One of the most enjoyable parts of my trip to Denmark was seeing a red-eared firetail. That’s partly because they’re so pretty, but also because I’d never heard of one before. They’re quite unusual, but I saw a pair come through the woodland most days that I was there.
Isn’t he beautiful? Fortunately, a neighbour put out a bird bath which they liked to visit which made them much easier to see. They weren’t particularly shy, and would come reasonably close as long as I stood absolutely still.
Here he is again but with his partner. It’s a type of finch so they have the finch family beak that’s ideal for eating seeds. Several times I watched them feeding on the dried seed heads of the plants in the woodland, but I’ve no idea what the plants were called.
They’re only found in the far southwest of WA, so if you want to see one you’ll have to visit a fairly specific area. There are two other types of firetail who are found over in the south east, so hopefully I’ll get to see them too at in the future.

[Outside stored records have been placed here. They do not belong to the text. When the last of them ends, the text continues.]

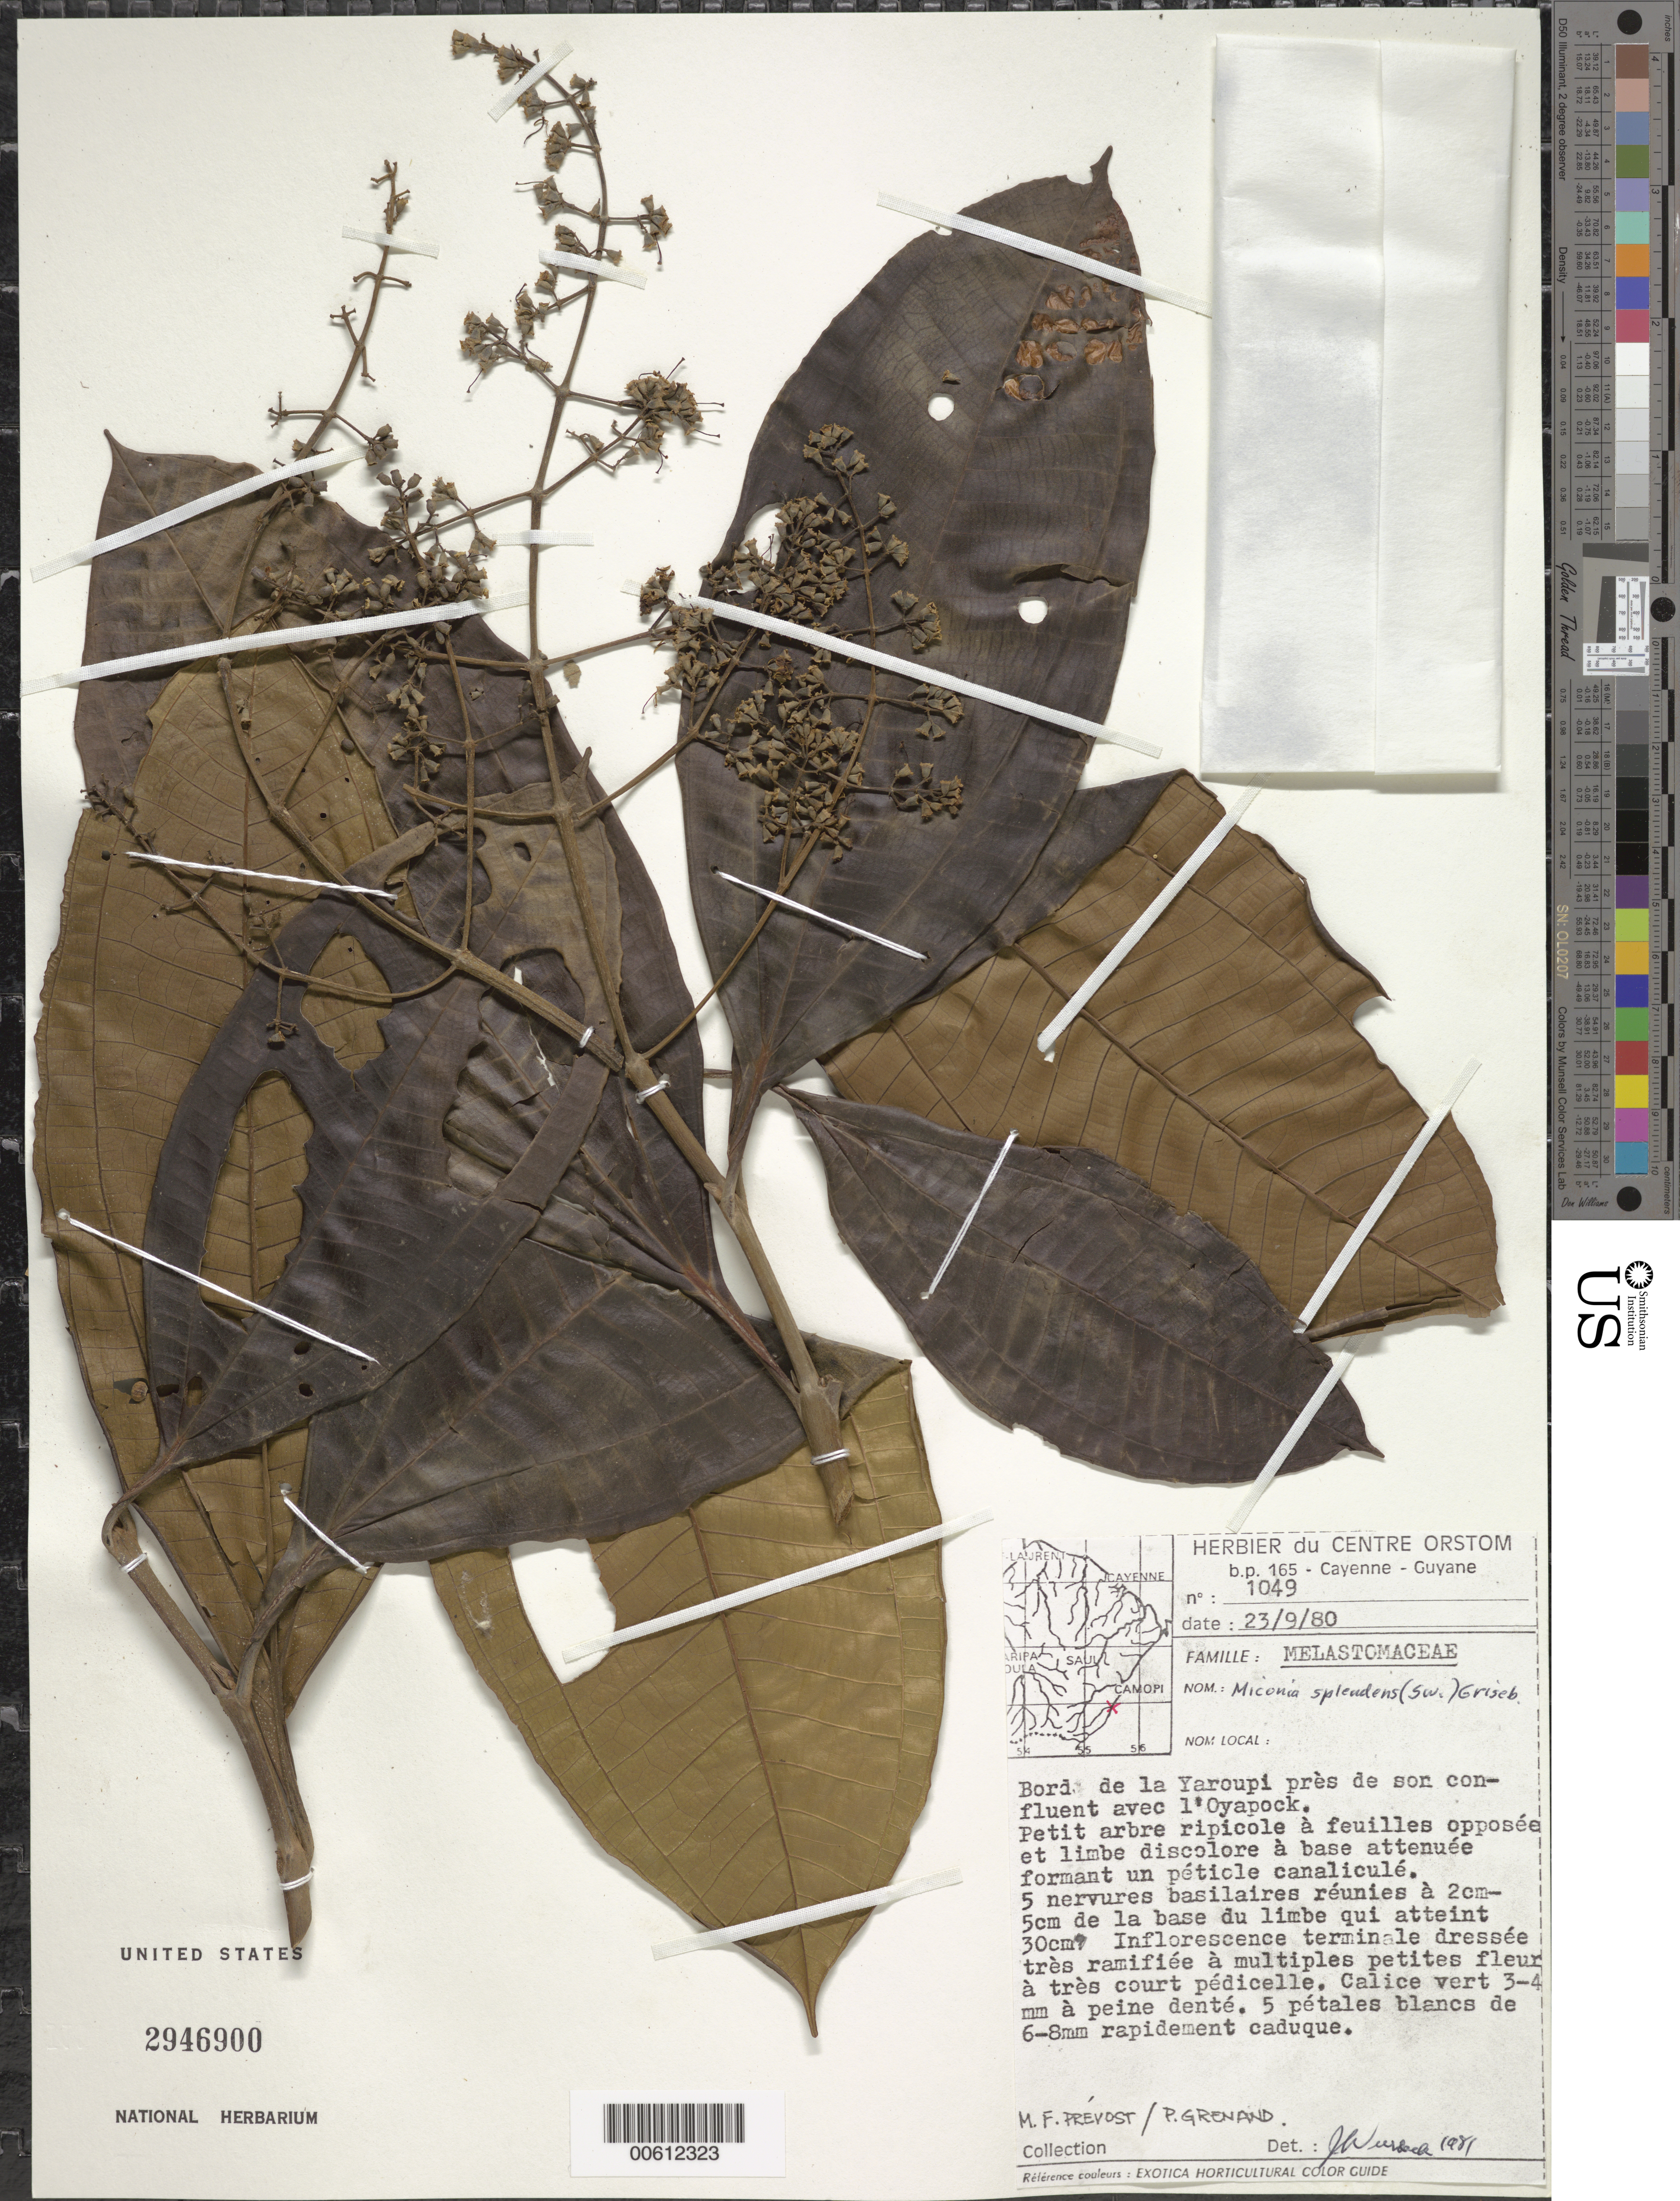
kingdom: Plantae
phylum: Tracheophyta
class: Magnoliopsida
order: Myrtales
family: Melastomataceae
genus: Miconia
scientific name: Miconia splendens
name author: (Sw.) Griseb.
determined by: Wurdack, John J., (US), US (UNITED STATES)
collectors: M.-F. Prévost & P. Grenand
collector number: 1049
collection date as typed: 23-Sep-80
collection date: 1980-09-23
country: French Guiana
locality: Yaroupi R, near confl. with l'Oyapock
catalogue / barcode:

My recent trip to Denmark wasn’t as far afield as you might imagine, as it’s on the south coast of Western Australia, not the European one. I stayed in a cabin on built stilts, on the side of a hill, in woodland, so from one side of the house the view was directly into the tree tops. There was a bird feeder on the balcony and we had lots of visitors to it, including some surprises. The rosella (above) was one of them. It’s the first time I’ve seen them since we moved here and there was a whole family who were regular visitors.
The rosella wasn’t the only first for us. This babbler was one of a group of about 7 who came noisily through the woods
This red-winged fairy-wren and his family was another regular visitor. I have to say he looks just the same as several other fairy-wrens (blue-breasted, variegated, lovely) and I’m only guessing red-winged because of our location.
Another frequent visitor to the bird table was this lovely bronzewing. There were quite a few of them and they were easily chased off the feeders by the gallahs, so they quite often fed on the forest floor beneath, picking up the seeds that the other birds were dropping.
These honey-eaters were also new to me – white-naped honey-eaters.
The most common visitors to the feeder, and the whole of the balcony, were the gallahs. At one point we had 22 gallahs on there, all queuing up for a feed. In the woods I found the reason they were so hungry. This one had been eating for at least 3. The parents seemed to be feeding, then regurgitating food for their very noisy chicks. You can just see one peeping out of the nest hole.